November’s gubernatorial election is right around the corner.
As incumbent governor, Arnold Schwarzenegger seeks out his final term, while treasurer Phil Angelides serves as the liberal alternative.
Schwarzenegger says his endorsements are as “diverse as our great state.” Some of these partnerships include Business Leaders for Arnold, Farmers and Ranchers for Arnold, Hispanic Families for Arnold and Environmentalists for Arnold, according to the governor’s re-election Web site.
Angelides also has a range of endorsements. His most popular support stems from education and law enforcement groups.
Both candidates say they have the support of environmentalists. And Angelides counters Schwarzenegger’s Business Leaders for Arnold endorsement with a Silicon Valley Business Leaders approval of his own.

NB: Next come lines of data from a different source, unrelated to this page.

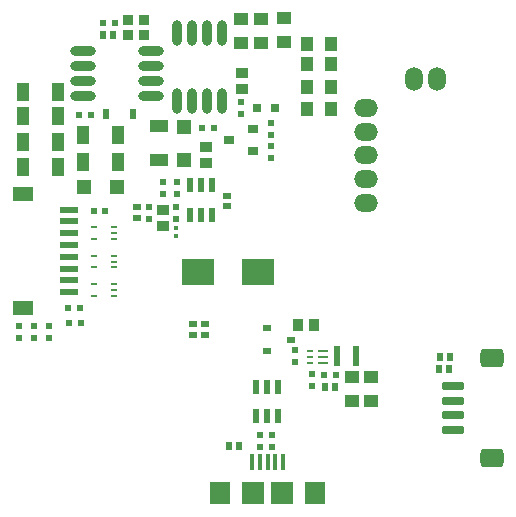
<source format=gtp>
G04*
G04 #@! TF.GenerationSoftware,Altium Limited,Altium Designer,24.10.1 (45)*
G04*
G04 Layer_Color=8421504*
%FSLAX25Y25*%
%MOIN*%
G70*
G04*
G04 #@! TF.SameCoordinates,1F7DBCF5-7643-4606-9888-D8ADD4ED05EF*
G04*
G04*
G04 #@! TF.FilePolarity,Positive*
G04*
G01*
G75*
%ADD20R,0.06299X0.04134*%
%ADD21R,0.02461X0.03268*%
%ADD22R,0.01968X0.02362*%
%ADD23R,0.04134X0.06299*%
%ADD24R,0.06102X0.02362*%
%ADD25R,0.07087X0.04724*%
%ADD26O,0.03150X0.08661*%
%ADD27R,0.03740X0.03347*%
%ADD28O,0.08661X0.03150*%
%ADD29R,0.02362X0.02520*%
%ADD30R,0.03937X0.03543*%
%ADD31R,0.02520X0.02362*%
%ADD32R,0.02362X0.01968*%
%ADD33R,0.10630X0.08661*%
%ADD34R,0.01575X0.01378*%
%ADD35R,0.04724X0.04724*%
%ADD36R,0.04724X0.04724*%
%ADD37R,0.03543X0.03150*%
%ADD38R,0.03150X0.03150*%
%ADD39R,0.03937X0.04724*%
%ADD40O,0.05906X0.07874*%
%ADD41O,0.07874X0.05906*%
G04:AMPARAMS|DCode=42|XSize=27.56mil|YSize=70.87mil|CornerRadius=4.13mil|HoleSize=0mil|Usage=FLASHONLY|Rotation=90.000|XOffset=0mil|YOffset=0mil|HoleType=Round|Shape=RoundedRectangle|*
%AMROUNDEDRECTD42*
21,1,0.02756,0.06260,0,0,90.0*
21,1,0.01929,0.07087,0,0,90.0*
1,1,0.00827,0.03130,0.00965*
1,1,0.00827,0.03130,-0.00965*
1,1,0.00827,-0.03130,-0.00965*
1,1,0.00827,-0.03130,0.00965*
%
%ADD42ROUNDEDRECTD42*%
G04:AMPARAMS|DCode=43|XSize=62.99mil|YSize=78.74mil|CornerRadius=15.75mil|HoleSize=0mil|Usage=FLASHONLY|Rotation=90.000|XOffset=0mil|YOffset=0mil|HoleType=Round|Shape=RoundedRectangle|*
%AMROUNDEDRECTD43*
21,1,0.06299,0.04724,0,0,90.0*
21,1,0.03150,0.07874,0,0,90.0*
1,1,0.03150,0.02362,0.01575*
1,1,0.03150,0.02362,-0.01575*
1,1,0.03150,-0.02362,-0.01575*
1,1,0.03150,-0.02362,0.01575*
%
%ADD43ROUNDEDRECTD43*%
%ADD44R,0.02756X0.02362*%
%ADD45R,0.03543X0.03937*%
%ADD46O,0.02362X0.00984*%
%ADD47O,0.03937X0.00787*%
%ADD48R,0.02362X0.07087*%
%ADD49R,0.04724X0.03937*%
%ADD50R,0.07480X0.07480*%
%ADD51R,0.07087X0.07480*%
%ADD52R,0.01575X0.05315*%
%ADD53R,0.02362X0.04724*%
%ADD54R,0.02400X0.00900*%
G04:AMPARAMS|DCode=55|XSize=49.21mil|YSize=23.23mil|CornerRadius=2.9mil|HoleSize=0mil|Usage=FLASHONLY|Rotation=270.000|XOffset=0mil|YOffset=0mil|HoleType=Round|Shape=RoundedRectangle|*
%AMROUNDEDRECTD55*
21,1,0.04921,0.01742,0,0,270.0*
21,1,0.04341,0.02323,0,0,270.0*
1,1,0.00581,-0.00871,-0.02170*
1,1,0.00581,-0.00871,0.02170*
1,1,0.00581,0.00871,0.02170*
1,1,0.00581,0.00871,-0.02170*
%
%ADD55ROUNDEDRECTD55*%
D20*
X52800Y121893D02*
D03*
Y133507D02*
D03*
D21*
X44144Y137402D02*
D03*
X35384D02*
D03*
D22*
X35069Y105200D02*
D03*
X31132D02*
D03*
X38189Y167717D02*
D03*
X34252D02*
D03*
X67323Y132677D02*
D03*
X71260D02*
D03*
X107874Y50394D02*
D03*
X111811D02*
D03*
X22842Y67832D02*
D03*
X26779D02*
D03*
X22742Y72832D02*
D03*
X26679D02*
D03*
X26378Y137008D02*
D03*
X30315D02*
D03*
D23*
X19193Y144882D02*
D03*
X7579D02*
D03*
X19193Y119685D02*
D03*
X7579D02*
D03*
X19193Y127953D02*
D03*
X7579D02*
D03*
X19193Y136614D02*
D03*
X7579D02*
D03*
X27657Y121260D02*
D03*
X39272D02*
D03*
X27657Y130315D02*
D03*
X39272D02*
D03*
D24*
X22835Y101575D02*
D03*
Y97638D02*
D03*
Y93701D02*
D03*
Y85827D02*
D03*
Y81890D02*
D03*
Y77953D02*
D03*
Y89764D02*
D03*
Y105512D02*
D03*
D25*
X7579Y110630D02*
D03*
Y72835D02*
D03*
D26*
X58780Y141732D02*
D03*
X63779D02*
D03*
X68779D02*
D03*
X73779D02*
D03*
X58780Y164331D02*
D03*
X63779D02*
D03*
X68779D02*
D03*
X73779D02*
D03*
D27*
X48031Y168701D02*
D03*
Y163583D02*
D03*
X42520Y163583D02*
D03*
Y168701D02*
D03*
D28*
X27677Y158287D02*
D03*
Y153287D02*
D03*
Y148287D02*
D03*
Y143287D02*
D03*
X50276Y158287D02*
D03*
Y153287D02*
D03*
Y148287D02*
D03*
Y143287D02*
D03*
D29*
X34268Y163800D02*
D03*
X37732D02*
D03*
X146457Y56299D02*
D03*
X149921D02*
D03*
X146299Y52362D02*
D03*
X149764D02*
D03*
X111575Y46457D02*
D03*
X108110D02*
D03*
X79685Y26772D02*
D03*
X76221D02*
D03*
D30*
X80709Y145768D02*
D03*
Y151083D02*
D03*
X68504Y126378D02*
D03*
Y121063D02*
D03*
X54331Y105315D02*
D03*
Y100000D02*
D03*
D31*
X75600Y106668D02*
D03*
Y110132D02*
D03*
X45669Y106220D02*
D03*
Y102756D02*
D03*
X68110Y63779D02*
D03*
Y67244D02*
D03*
X64173Y63779D02*
D03*
Y67244D02*
D03*
D32*
X49606Y106299D02*
D03*
Y102362D02*
D03*
X80315Y141339D02*
D03*
Y137402D02*
D03*
X90158Y134252D02*
D03*
Y130315D02*
D03*
Y122835D02*
D03*
Y126772D02*
D03*
X98425Y54724D02*
D03*
Y58661D02*
D03*
X86614Y26378D02*
D03*
Y30315D02*
D03*
X90551Y26378D02*
D03*
Y30315D02*
D03*
X6379Y66820D02*
D03*
Y62883D02*
D03*
X11279Y66757D02*
D03*
Y62820D02*
D03*
X16379Y66788D02*
D03*
Y62851D02*
D03*
X103937Y46850D02*
D03*
Y50787D02*
D03*
X58661Y106299D02*
D03*
Y102362D02*
D03*
X59055Y110630D02*
D03*
Y114567D02*
D03*
X54331Y114567D02*
D03*
Y110630D02*
D03*
D33*
X65945Y84646D02*
D03*
X86024D02*
D03*
D34*
X58661Y99410D02*
D03*
Y96850D02*
D03*
D35*
X61417Y133189D02*
D03*
X27835Y112992D02*
D03*
D36*
X61417Y121929D02*
D03*
X39094Y112992D02*
D03*
D37*
X76378Y128740D02*
D03*
X84252Y132480D02*
D03*
Y125000D02*
D03*
D38*
X85630Y139370D02*
D03*
X91535D02*
D03*
D39*
X110236Y138976D02*
D03*
X102362D02*
D03*
X110236Y146457D02*
D03*
X102362D02*
D03*
X110236Y153937D02*
D03*
X102362D02*
D03*
X110236Y160630D02*
D03*
X102362D02*
D03*
D40*
X137795Y149016D02*
D03*
X145669D02*
D03*
D41*
X122047Y139370D02*
D03*
Y131496D02*
D03*
Y123622D02*
D03*
Y115748D02*
D03*
Y107874D02*
D03*
D42*
X150787Y41831D02*
D03*
Y31988D02*
D03*
Y46752D02*
D03*
Y36909D02*
D03*
D43*
X163779Y22736D02*
D03*
Y56004D02*
D03*
D44*
X96850Y62205D02*
D03*
X88976Y58465D02*
D03*
Y65945D02*
D03*
D45*
X104626Y66929D02*
D03*
X99311D02*
D03*
D46*
X103347Y58268D02*
D03*
Y56299D02*
D03*
Y54331D02*
D03*
D47*
X107677Y58268D02*
D03*
Y56299D02*
D03*
Y54331D02*
D03*
D48*
X112205Y56693D02*
D03*
X118504D02*
D03*
D49*
X117323Y41732D02*
D03*
Y49606D02*
D03*
X123622Y41732D02*
D03*
Y49606D02*
D03*
X80315Y161024D02*
D03*
Y168898D02*
D03*
X87008Y161024D02*
D03*
Y168898D02*
D03*
X94488Y161417D02*
D03*
Y169291D02*
D03*
D50*
X84398Y10897D02*
D03*
X93847D02*
D03*
D51*
X73375D02*
D03*
X104871D02*
D03*
D52*
X84005Y21428D02*
D03*
X94241D02*
D03*
X86564D02*
D03*
X89123D02*
D03*
X91682D02*
D03*
D53*
X85236Y36614D02*
D03*
X88976D02*
D03*
X92716D02*
D03*
X85236Y46496D02*
D03*
X88976D02*
D03*
X92716D02*
D03*
D54*
X37996Y76771D02*
D03*
Y78740D02*
D03*
Y80709D02*
D03*
X31296Y80709D02*
D03*
Y76772D02*
D03*
X37802Y86220D02*
D03*
Y88189D02*
D03*
Y90158D02*
D03*
X31102Y90158D02*
D03*
Y86221D02*
D03*
X37802Y95669D02*
D03*
Y97638D02*
D03*
Y99607D02*
D03*
X31102Y99606D02*
D03*
Y95669D02*
D03*
D55*
X70669Y113602D02*
D03*
X66929D02*
D03*
X63189D02*
D03*
Y103720D02*
D03*
X66929D02*
D03*
X70669D02*
D03*
M02*

</source>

Noting Schwarzenegger’s significant advantage in fundraising – which may or may not be associated with him leading or within five percentage points in the polls – at least one CSUN faculty member chimed in on a probable outcome of the election.
“It’s Schwarzenegger’s election to lose,” said Tom Hogen-Esch, assistant professor of political science.
Citing a popular “co-opting strategy,” Hogen-Esch also said the governor has successfully borrowed issues on the left, thereby depriving Angelides of his ability to contrast a number of those very issues.
“Schwarzenegger has muddied the waters a bit. He’s supported a number of things a progressive Democrat normally would,” he said, referring to such recent issues as the governor’s legislation aimed at dramatically slashing California greenhouse gas emissions.
“To be more stark, he ran from the right the first time around and got the big smack down from nurses, teachers and fire fighters. So now he’s running from the left,” he said.
Schwarzenegger campaign strategist Julie Soderlund sees her boss’s motives in a different light.
“The governor was elected in a historic recall campaign with a promise to bring the state back to life,” she said. “His interests are with the people, and he’ll continue to do what he believes is best for the state.”
She also claims that Schwarzenegger’s gubernatorial accomplishments are low unemployment rates, holding the line on taxes and recent gains in education funding. Soderlund accused Angelides of planning to raise state taxes by more than $18 billion.
Phil Angelides’ spokesman, Nick Papas, charged back.
“It’s pretty clear,” said Papas. “The governor will say anything to keep his job.”
Papas went on to say that the governor has already taken more than $100 million in campaign donations from corporate business groups.
“Right now we have a governor in Sacramento who’s more interested in protecting special interest groups than anything else,” he said.
As far as the Angelides agenda, Papas said college tuition would be rolled back to the “pre-Schwarzenegger era,” amounting to a near $600 million break.
“When elected, Angelides will also raise taxes on himself, i.e. higher wage earners, and lower them by about $1.5 billion for the middle class, including small businesses,” he said “He’s (Angelides) the clearest choice in a generation.”
Business major Lewis Gale thinks the governor should stay right where he is. Gale, who also owns a small real-estate marketing company, said he observed a reduction in his company’s state taxes this year.
“I’ll probably vote for Arnold. When you have more money, you can do more things,” Gale said, adding that he watched his tax rate go down about 3 percent compared to years past.
But senior sociology major Laura Leon said she would like to see a gubernatorial swap in Sacramento. And even though Leon lacks U.S. citizenship – making her ineligible to vote – she voiced her concerns.
“Tuition has been growing since I started here as a freshman,” she said. Leon said her 2002 tuition was about $990. Compared to the $1,500 in tuition costs paid this semester, she believes the governor has given her reason enough to worry.
Leon also cited healthcare, and its inaccessibility to the poor, as another one of her primary concerns.
“There’s too many people in this country without it,” she said.
For 21-year-old psychology major Michael Scrivner, it all comes back to higher tuition.
“As soon as he was in office, he took tons of money from the Cal State system,” he said. “Funding was cut and classes grew. It was harder to get classes.”
Come Nov. 7, Scrivner said he would be at the voting polls.